我們住在有180戶的公寓社區,每月管理費的開銷包括清潔人員每天挨家挨戶收垃圾的服務。
有位女性清潔工在這裡做了不記得多少年,其間一度因管理公司異動而解職,接手的人做得不好,住戶反映管委會又把她找回來,今年還主動給她加薪,這在一向對支出錙銖必較的社區管理非常罕見。
公眾的事最難做,是什麼人會讓挑三揀四的住戶懷念而再度雇用?
這位女士來自大陸浙江,我們在家裡私下暱稱她大陸妹,這與其他大陸來台的女性無關,也完全沒有不敬的意思。
每當心情不佳,尤其是物質生活無法滿足的時候,我就會想到大陸妹,想想人家一天過的是什麼生活?

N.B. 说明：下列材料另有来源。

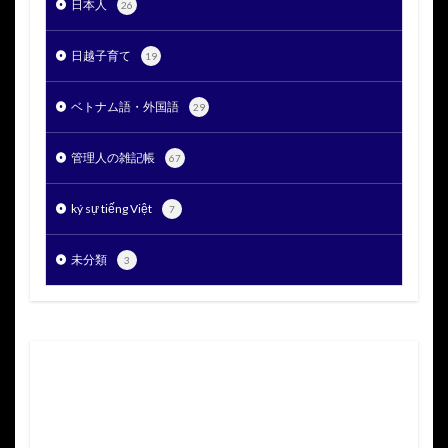
日本人
26
日越子育て
19
ベトナム語・外国語
29
管理人の雑記帳
67
ký sự tiếng Việt
7
未分類
3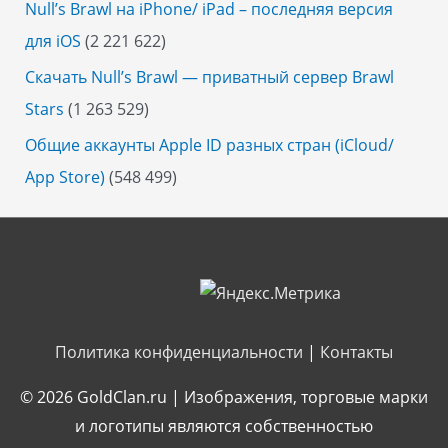
Null’s Brawl на iPhone/ iPad – последняя версия
для iOS
(2 221 622)
Скачать Null’s Brawl — приватный сервер Brawl
Stars
(1 263 529)
Общие аккаунты Apple ID разных стран (iCloud/
App Store)
(548 499)
Политика конфиденциальности
|
Контакты
© 2026
GoldClan.ru
| Изображения, торговые марки
и логотипы являются собственностью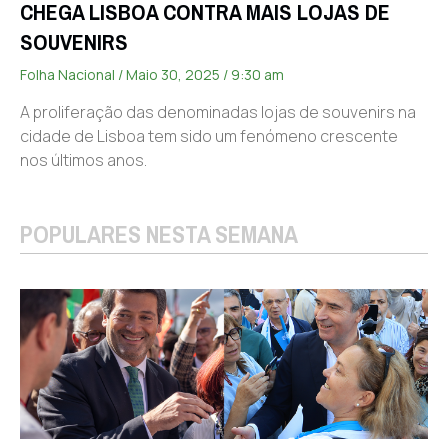
CHEGA LISBOA CONTRA MAIS LOJAS DE
SOUVENIRS
Folha Nacional
Maio 30, 2025
9:30 am
A proliferação das denominadas lojas de souvenirs na
cidade de Lisboa tem sido um fenómeno crescente
nos últimos anos.
POPULARES NESTA SEMANA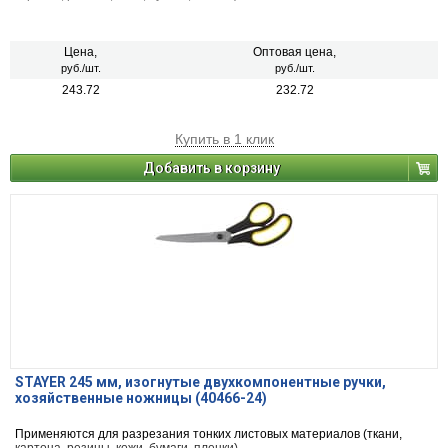
Цена,
Оптовая цена,
руб./шт.
руб./шт.
243.72
232.72
Купить в 1 клик
Добавить в корзину
STAYER 245 мм, изогнутые двухкомпонентные ручки,
хозяйственные ножницы (40466-24)
Применяются для разрезания тонких листовых материалов (ткани,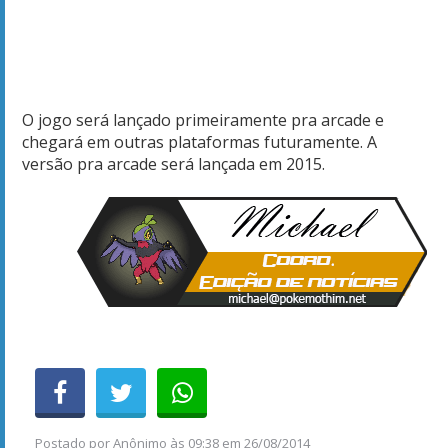
O jogo será lançado primeiramente pra arcade e
chegará em outras plataformas futuramente. A
versão pra arcade será lançada em 2015.
Postado por
Anônimo
às
09:38 em 26/08/2014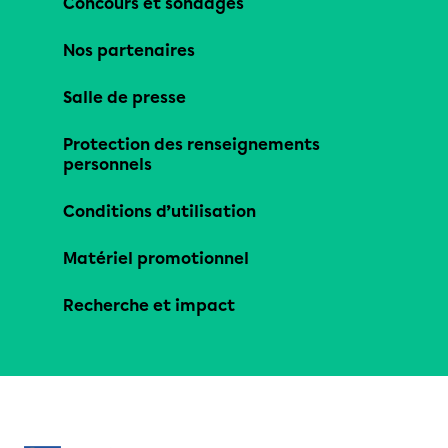
Concours et sondages
Nos partenaires
Salle de presse
Protection des renseignements
personnels
Conditions d’utilisation
Matériel promotionnel
Recherche et impact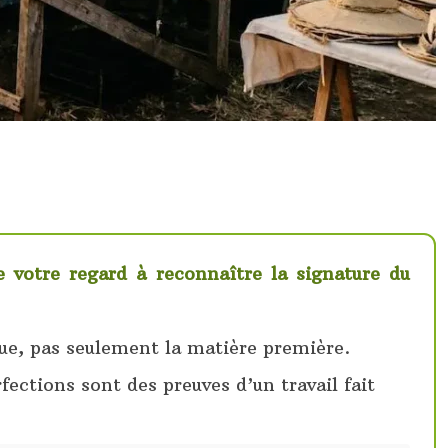
de votre regard à reconnaître la signature du
ique, pas seulement la matière première.
ections sont des preuves d’un travail fait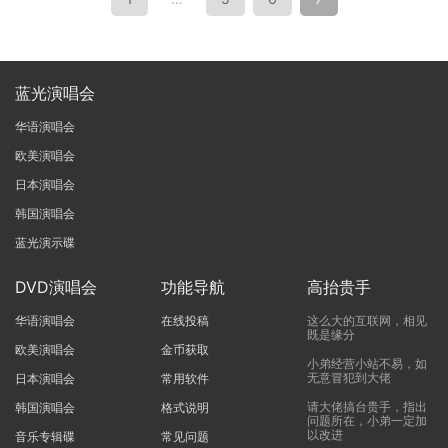
蓝光演唱会
华语演唱会
欧美演唱会
日本演唱会
韩国演唱会
蓝光演示碟
DVD演唱会
功能导航
高抬贵手
华语演唱会
在线投稿
这么大的互联网，相见
既是缘分
欧美演唱会
金币获取
小弟经营小站不易，如
无意冒犯到大佬
日本演唱会
常用软件
请大佬搞台贵手，指出
韩国演唱会
格式说明
问题所在，小弟一定加
以改进
音乐专辑碟
常见问题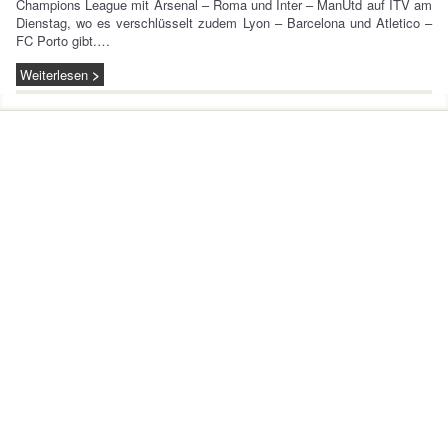
Champions League mit Arsenal – Roma und Inter – ManUtd auf ITV am
Dienstag, wo es verschlüsselt zudem Lyon – Barcelona und Atletico –
FC Porto gibt.…
Weiterlesen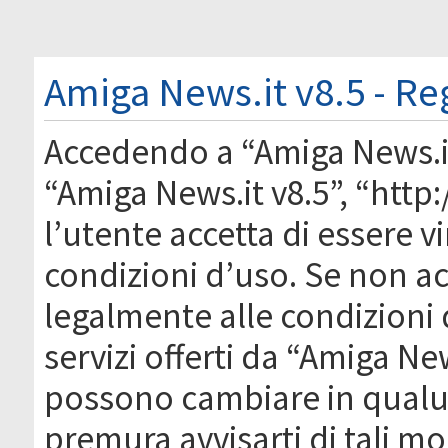
Amiga News.it v8.5 - Re
Accedendo a “Amiga News.it 
“Amiga News.it v8.5”, “htt
l’utente accetta di essere 
condizioni d’uso. Se non acc
legalmente alle condizioni 
servizi offerti da “Amiga Ne
possono cambiare in qual
premura avvisarti di tali m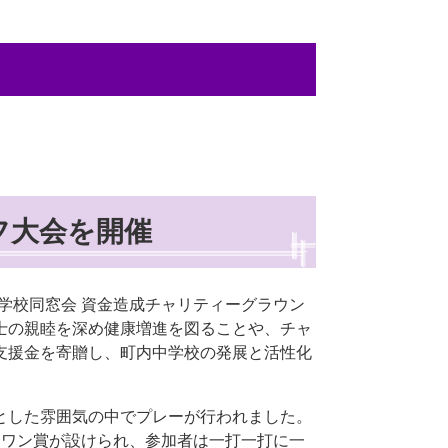
フ大会を開催
中学校同窓会 資金造成チャリティーグラウン
士の親睦を深め健康増進を図ることや、チャ
支援金を寄贈し、町内中学校の発展と活性化
とした雰囲気の中でプレーが行われました。
ンワン賞が設けられ、参加者は一打一打に一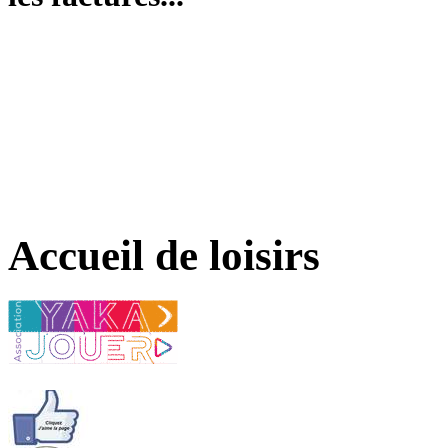
Accueil de loisirs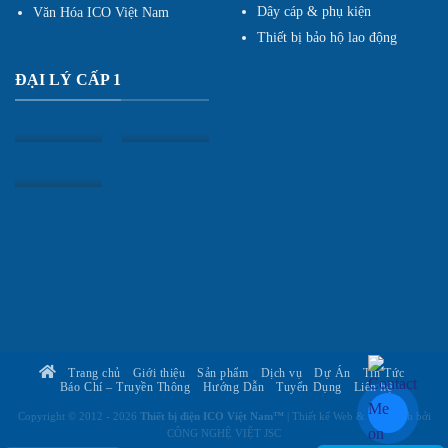
Dây cáp & phụ kiện
Văn Hóa ICO Việt Nam
Thiết bị bảo hộ lao động
ĐẠI LÝ CẤP 1
Trang chủ
Giới thiệu
Sản phẩm
Dịch vụ
Dự Án
Tin Tức
Báo Chí – Truyền Thông
Hướng Dẫn
Tuyển Dụng
Liên hệ
Copyright © 2012 - 2026
Thiết bị điện ICO Việt Nam™
| Thiết kế Web & Vận hành bởi
CÔNG NGHỆ VIỆT JSC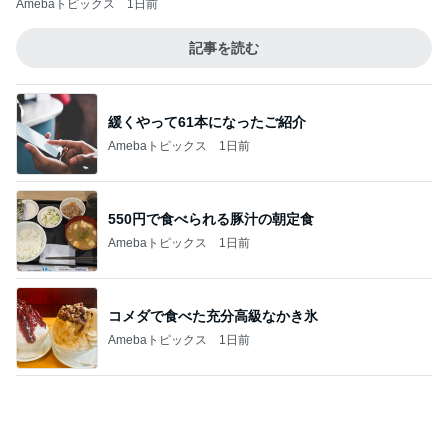
どっちが本当のマザコンか言った妻
Amebaトピックス
11時間前
記事を読む
ついつまんでしまうメープルナッツ
Amebaトピックス
1日前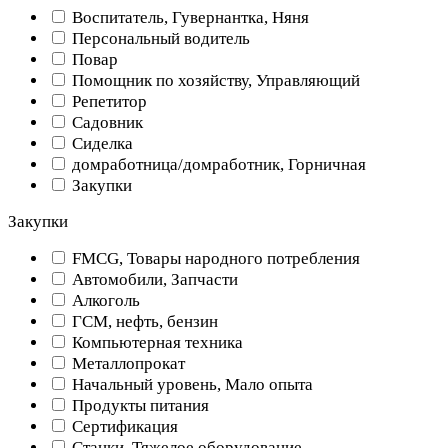
Воспитатель, Гувернантка, Няня
Персональный водитель
Повар
Помощник по хозяйству, Управляющий
Репетитор
Садовник
Сиделка
домработница/домработник, Горничная
Закупки
Закупки
FMCG, Товары народного потребления
Автомобили, Запчасти
Алкоголь
ГСМ, нефть, бензин
Компьютерная техника
Металлопрокат
Начальный уровень, Мало опыта
Продукты питания
Сертификация
Станки, Тяжелое оборудование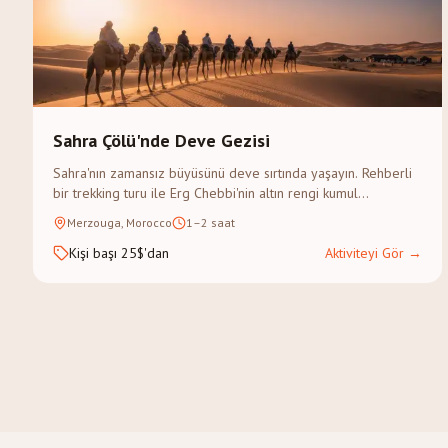
Sahra Çölü'nde Deve Gezisi
Sahra'nın zamansız büyüsünü deve sırtında yaşayın. Rehberli
bir trekking turu ile Erg Chebbi'nin altın rengi kumul
tepelerinden gün batımını izleyin.
Merzouga, Morocco
1–2 saat
Kişi başı 25$'dan
Aktiviteyi Gör
→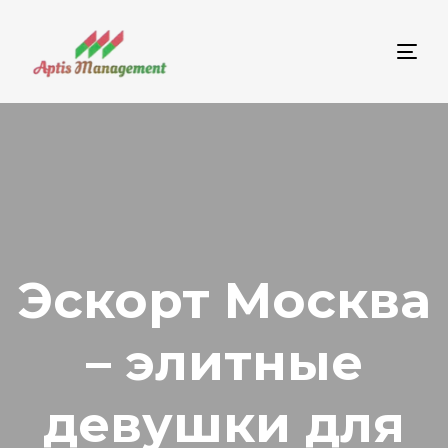
Tog
nav
Эскорт Москва
– элитные
девушки для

大陸妹不是只收垃圾,她每天一早就上工,清掃中庭、洗樓梯都是她和另一位夥伴的工作,因為住戶製造的垃圾太多,他們每天至少要收兩次,有13棟的7層樓要上上下下到每個家門口去收,雖然有電梯,一想到這個繁重的運動量我已經頭都昏了。
這當然還沒完,收下來的大批垃圾並沒有妥善的包裝,很多住戶魚蝦廚餘也不紮好腥臭沖天,大陸妹要在樓下空曠地逐一爬梳整理,直到符合環保局垃圾車的允收標準。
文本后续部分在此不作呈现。